02 November 2005

BEANS


BEANS!

As soon as coffee is in your stomach, there is a general commotion. Ideas begin to move...similes arise, the paper is covered. Coffee is your ally and writing ceases to be a struggle.

~Honore de Balzac


Perhaps here is where I should take my reworked quote from Twain posted in comments on Chad’s post I’m Not Dead, and say for myself ~The accounting of my demise has been to a great extent embellished.

Having to finish a work of the second part of my message to the assembly in Hyde Park that in length ran for 22 minutes this time. (As I must be getting long winded.) That work is for now complete. My friend Jim Brady has encouraged me to put the two messages together and put it to print – We’ll see.

I am not the preacher, Jim is, I count beans. My acronym for being the treasurer for the local church, a job I would trade for being ‘muck rake’, to a stall of dairy cows any day of the week, for at least the cows would appreciate the effort. In a society bereft of covetous consumption and dishonest corporate governance, it is a hard task to keep people honest and happy. I’ve endeavored to do the first; the second has had but limited success. My “You can only spend it once” philosophy and admonishment to the local assembly has faced a tempest of personalities in my four-year tenure, and survived a move of the local assembly to a new building. I would not say my character has provided me with a strong constitution for such matters, as I’ve asked (begged) my friend Jim to free me of this encumbrance. To date I still serve. Much to the chagrin of those who would despoil the church coffers for personal desires or fill them with lucre from sorted gain.

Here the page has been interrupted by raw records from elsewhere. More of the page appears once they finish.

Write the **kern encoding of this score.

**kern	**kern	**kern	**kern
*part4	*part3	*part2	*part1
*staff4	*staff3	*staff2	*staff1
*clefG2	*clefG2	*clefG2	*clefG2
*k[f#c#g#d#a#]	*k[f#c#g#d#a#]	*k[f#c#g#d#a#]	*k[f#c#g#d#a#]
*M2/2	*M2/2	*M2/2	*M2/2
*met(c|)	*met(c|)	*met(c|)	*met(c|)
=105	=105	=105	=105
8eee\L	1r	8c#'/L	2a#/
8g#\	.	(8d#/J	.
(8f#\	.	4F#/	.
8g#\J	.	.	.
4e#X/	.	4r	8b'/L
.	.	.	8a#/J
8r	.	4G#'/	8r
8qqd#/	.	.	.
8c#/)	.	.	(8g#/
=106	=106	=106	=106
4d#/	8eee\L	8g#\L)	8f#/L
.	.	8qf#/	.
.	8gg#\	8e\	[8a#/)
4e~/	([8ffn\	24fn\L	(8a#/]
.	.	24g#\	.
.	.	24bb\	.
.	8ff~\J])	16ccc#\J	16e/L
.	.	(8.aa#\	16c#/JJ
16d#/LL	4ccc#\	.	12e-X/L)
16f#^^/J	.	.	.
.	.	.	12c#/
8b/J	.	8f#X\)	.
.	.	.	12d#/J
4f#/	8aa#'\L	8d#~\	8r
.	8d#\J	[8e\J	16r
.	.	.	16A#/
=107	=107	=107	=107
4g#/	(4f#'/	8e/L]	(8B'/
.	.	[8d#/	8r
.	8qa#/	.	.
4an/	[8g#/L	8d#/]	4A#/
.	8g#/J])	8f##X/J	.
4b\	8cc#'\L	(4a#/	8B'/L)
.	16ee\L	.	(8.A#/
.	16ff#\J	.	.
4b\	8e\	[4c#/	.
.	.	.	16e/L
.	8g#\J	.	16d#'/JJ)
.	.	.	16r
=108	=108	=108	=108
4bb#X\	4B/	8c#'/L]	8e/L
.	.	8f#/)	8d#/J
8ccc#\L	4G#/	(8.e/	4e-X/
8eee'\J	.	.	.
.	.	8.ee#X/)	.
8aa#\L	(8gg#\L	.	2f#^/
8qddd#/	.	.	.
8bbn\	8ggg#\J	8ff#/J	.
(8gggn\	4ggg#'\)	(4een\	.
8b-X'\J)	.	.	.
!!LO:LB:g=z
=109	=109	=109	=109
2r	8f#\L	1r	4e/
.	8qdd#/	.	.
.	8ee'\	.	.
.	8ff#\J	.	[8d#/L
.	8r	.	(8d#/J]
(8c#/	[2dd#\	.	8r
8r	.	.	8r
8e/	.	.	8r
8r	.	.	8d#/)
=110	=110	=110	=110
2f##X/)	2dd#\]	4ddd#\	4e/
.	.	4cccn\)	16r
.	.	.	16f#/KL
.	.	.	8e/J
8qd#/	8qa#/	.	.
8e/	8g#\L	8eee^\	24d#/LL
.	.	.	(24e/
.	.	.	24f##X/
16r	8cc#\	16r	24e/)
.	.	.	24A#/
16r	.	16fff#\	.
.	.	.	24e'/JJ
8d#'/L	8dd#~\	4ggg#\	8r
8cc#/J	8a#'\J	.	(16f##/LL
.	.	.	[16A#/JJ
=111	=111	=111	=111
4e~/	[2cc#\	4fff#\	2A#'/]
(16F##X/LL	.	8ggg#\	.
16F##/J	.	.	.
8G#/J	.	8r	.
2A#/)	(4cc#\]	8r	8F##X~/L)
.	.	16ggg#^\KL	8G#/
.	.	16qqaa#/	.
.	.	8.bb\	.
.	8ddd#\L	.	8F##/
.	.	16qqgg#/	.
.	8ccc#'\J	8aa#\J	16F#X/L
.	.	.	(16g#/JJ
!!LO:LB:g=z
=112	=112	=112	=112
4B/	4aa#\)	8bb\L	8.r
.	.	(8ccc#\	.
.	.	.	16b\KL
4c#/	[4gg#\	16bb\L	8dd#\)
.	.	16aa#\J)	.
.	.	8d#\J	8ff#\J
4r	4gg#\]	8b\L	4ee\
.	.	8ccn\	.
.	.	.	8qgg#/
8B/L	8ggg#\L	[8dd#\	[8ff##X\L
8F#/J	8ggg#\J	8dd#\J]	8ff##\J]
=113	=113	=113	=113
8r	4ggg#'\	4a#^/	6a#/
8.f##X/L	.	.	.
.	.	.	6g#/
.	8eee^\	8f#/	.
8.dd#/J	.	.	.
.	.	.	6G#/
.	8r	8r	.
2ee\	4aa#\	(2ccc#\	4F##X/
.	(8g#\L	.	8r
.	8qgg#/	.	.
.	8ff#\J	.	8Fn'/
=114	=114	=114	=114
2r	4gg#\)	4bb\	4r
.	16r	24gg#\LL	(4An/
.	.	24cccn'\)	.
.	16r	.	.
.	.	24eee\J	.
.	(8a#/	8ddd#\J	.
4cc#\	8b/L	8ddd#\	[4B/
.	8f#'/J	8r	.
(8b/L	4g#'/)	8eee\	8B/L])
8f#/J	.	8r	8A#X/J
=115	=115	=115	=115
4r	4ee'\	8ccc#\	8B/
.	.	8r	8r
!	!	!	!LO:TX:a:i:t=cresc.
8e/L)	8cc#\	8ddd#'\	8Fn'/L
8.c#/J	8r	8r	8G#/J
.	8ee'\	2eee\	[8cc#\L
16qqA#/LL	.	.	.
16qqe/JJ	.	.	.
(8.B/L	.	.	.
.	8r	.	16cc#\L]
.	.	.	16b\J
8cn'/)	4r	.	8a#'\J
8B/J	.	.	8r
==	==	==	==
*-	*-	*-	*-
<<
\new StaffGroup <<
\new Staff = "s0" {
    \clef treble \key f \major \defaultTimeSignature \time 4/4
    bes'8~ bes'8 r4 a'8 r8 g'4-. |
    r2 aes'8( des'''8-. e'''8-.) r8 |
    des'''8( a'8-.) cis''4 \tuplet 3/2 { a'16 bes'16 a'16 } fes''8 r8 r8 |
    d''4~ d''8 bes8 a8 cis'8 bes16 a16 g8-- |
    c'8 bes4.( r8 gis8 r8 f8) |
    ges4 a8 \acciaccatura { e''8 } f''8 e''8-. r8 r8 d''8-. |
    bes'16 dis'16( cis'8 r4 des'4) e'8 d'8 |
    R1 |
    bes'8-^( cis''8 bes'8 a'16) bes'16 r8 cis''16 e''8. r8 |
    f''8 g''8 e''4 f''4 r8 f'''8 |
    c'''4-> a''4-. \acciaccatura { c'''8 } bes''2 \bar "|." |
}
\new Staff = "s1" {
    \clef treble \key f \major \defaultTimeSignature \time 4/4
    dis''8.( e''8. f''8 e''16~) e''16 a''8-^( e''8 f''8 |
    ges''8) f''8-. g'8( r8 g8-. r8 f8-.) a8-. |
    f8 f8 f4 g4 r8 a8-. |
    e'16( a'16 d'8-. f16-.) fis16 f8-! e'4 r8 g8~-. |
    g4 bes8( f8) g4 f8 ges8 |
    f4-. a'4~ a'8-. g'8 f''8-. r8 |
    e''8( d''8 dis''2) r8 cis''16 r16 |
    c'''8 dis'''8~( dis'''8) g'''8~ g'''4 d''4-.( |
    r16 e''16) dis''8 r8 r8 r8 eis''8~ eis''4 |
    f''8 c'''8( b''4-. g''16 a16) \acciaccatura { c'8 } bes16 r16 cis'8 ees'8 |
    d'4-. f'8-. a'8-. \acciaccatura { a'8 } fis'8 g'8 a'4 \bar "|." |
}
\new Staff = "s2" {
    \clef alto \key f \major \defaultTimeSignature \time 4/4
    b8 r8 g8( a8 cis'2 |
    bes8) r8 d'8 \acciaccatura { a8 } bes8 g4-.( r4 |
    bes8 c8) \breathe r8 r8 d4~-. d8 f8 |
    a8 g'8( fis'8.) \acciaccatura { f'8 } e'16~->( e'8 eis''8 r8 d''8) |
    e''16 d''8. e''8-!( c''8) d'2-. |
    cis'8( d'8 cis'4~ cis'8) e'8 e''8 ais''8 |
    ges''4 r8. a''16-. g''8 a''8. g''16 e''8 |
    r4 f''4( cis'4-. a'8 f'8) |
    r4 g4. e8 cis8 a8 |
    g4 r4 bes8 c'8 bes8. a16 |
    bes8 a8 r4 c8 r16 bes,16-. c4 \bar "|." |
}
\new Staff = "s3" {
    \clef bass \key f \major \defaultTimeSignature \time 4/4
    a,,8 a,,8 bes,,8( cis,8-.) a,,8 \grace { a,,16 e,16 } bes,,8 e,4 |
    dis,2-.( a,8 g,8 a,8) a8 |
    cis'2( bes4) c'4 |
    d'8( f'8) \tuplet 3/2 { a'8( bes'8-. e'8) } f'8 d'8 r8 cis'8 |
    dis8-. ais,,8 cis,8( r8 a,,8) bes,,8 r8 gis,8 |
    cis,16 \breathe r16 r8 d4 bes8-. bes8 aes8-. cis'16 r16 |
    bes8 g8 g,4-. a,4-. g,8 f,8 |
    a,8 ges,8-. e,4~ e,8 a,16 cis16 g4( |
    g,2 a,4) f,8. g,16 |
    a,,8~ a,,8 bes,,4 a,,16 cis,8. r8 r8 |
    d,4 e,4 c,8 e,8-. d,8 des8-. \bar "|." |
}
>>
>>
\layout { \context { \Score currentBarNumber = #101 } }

Such is my lot on that front.

As to beans, which is the topic for today, or soup de jour for my “frenchie” personage whom I’ve borrowed a quote, and which explains the other half of my absence. Apart from my sideline in counting beans, I as well roast them. A year ago this past October I founded an idea, which now has become a company. Catskill Coffee Company ~ We Engineer the finest flavors! Needless to say the challenge has been fraught with disappointments and great joy. (More joy than the latter.) Such it is with an effort to create a home based economy.

This past Saturday evening as I was completing my message, the turn motor to the roasting drum gave out. I was now faced with a decision to finish my work for the assembly or get to finding the necessary tool and have a look at the roaster. I choose the message, which was delivered the roasting order was not. Fortunately my customer awaiting her coffee was understanding and enjoyed the message, she is a sister in Christ and so was forgiving. Interesting as things get Sunday morning on the way to the car a local shop owner who I previous gave a half a pound to, for he and his wife to enjoy asked if I could roast some coffee for his eatery. Can do! (Thinking not sure how, with a busted roaster) So went the weekend on in to today.

Today I went to work on the roaster, after careful disassembly of the electrical housing and a rough sketch diagramming of the wiring configuration I set to trouble shoot. Note: I am not a licensed electrician nor am I an electrical engineer. I did spend sometime working for my Uncle Sam and receive some training and instruction in basic electrical wiring and circuitry, but this was neither a torpedo tube nor a sonar console and that was along time ago. Not all things that end, end well. I would like to report that though sheer brilliance or some Einstein approach to Tesla theory it was alas fixed. It’s not. One thing I do know, if one has met their match, match it with wisdom and stop! After swapping switches and checking wiring connections I stopped, as I did not want to void the warranty it is under. Well the roaster in still non-functioning and I am waiting on the distributor to return a call to me. I am somewhat sanguine to the fact that I have a smaller test batch roaster and can keep my promises and patrons satisfied until repair takes place. The sad fact is that it will take seven fold the effort and time to produce orders waiting delivery. Life is good! (to be continued)

2 Comments:

At 3:20 AM, Blogger Walter Jeffries said...

It is frustrating how products are made shoddily. What is worse is that they no longer come with schematics inside for when they need repair. The assumption is that the consumer is just a consumer, an idiot who can not handle devices "containing no user serviceable components." On top of that, the products are manufactured against maintenance and repair rather than with those necessities in mind. Fight it though! Fix stuff. It won't dent the perceptions of the manufacturers but it will save you money and give you a sense of accomplishment to make things work again and better.

 
At 7:27 PM, Blogger Authentic Farmer said...

Scott,

I just found your blog... I like what I've read. Do you really roast coffee and sell it? I'm interested.